You are now entering Ad Space, a realm of commercials, brought before us so we might examine how they work, and discuss why we both love and hate them so. So it is written …
Screw having a clean, civil divorce. Call us if you want to rake your miserable ex over the frickin’ coals!
After last week’s Ad Space on the Better Marriage Blanket, it’s possible some of you bought Better Marriage Blankets to give to your own spouses. If so, you will now be getting divorced, so these ads oughta help!
Divorce attorneys have an interesting challenge when it comes to advertising. Obviously, they want to encourage people to hire them, but they don’t want to come across like they’re encouraging people to get divorced. Trying to break up marriages, just to drum up business: that’d fall even lower than “ambulance chaser” in society’s dim view of the legal profession.
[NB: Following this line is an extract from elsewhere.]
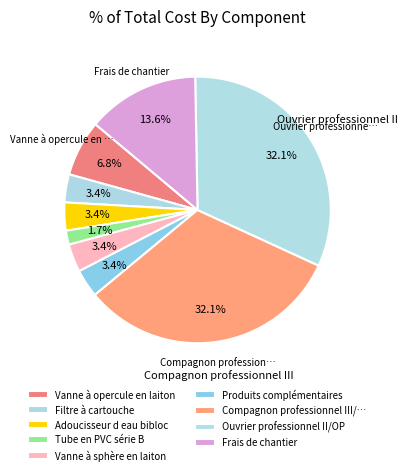

Rank the categories by value from lowest to highest.

Tube en PVC série B, Filtre à cartouche, Adoucisseur d eau bibloc, Vanne à sphère en laiton, Produits complémentaires, Vanne à opercule en laiton, Frais de chantier, Compagnon professionnel III/CP2, Ouvrier professionnel II/OP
As such, most divorce attorney ads take a very solemn, respectful tone. They make it clear they’re talking to people who have already made the decision to get divorced, and that these legal professionals are ready to help them through this difficult time.
That’s what most do. But there’ll always be a few who can’t resist the temptation to be funny, and in remarkably poor taste. Naturally, those are the ones I decided to focus on.
I’ll admit, the “ball and chain” ad is simple enough, clever enough, and abstract enough, it’s actually not a bad ad. Much better than attorney Steve Miller claiming they’ll “get rid of that vermin you call a spouse”. And, beyond being in poor taste, specifically pitching themself to married people who “hate each other like poison and want to get out of the hellhole you call a marriage” … if someone has even slightly mixed feelings about their divorce, that extreme rhetoric seems like it’d turn them off of Attorney Miller more than anything.
But the crown jewels are the two ads for Michael Gallagher. One explicitly pitching itself at cheating, drunken scumbags, the other depicting a married couple who, presented with an attorney who could make their spouse miserable, race each other to get to them first. They’re so baldly, unabashedly cynical, I once again found myself having to make sure Michael Gallagher was a real attorney, and I wasn’t watching some sketch comedy by mistake.
I don’t see myself ever needing a divorce attorney, but if I did … I don’t think this is the approach that’d win me over.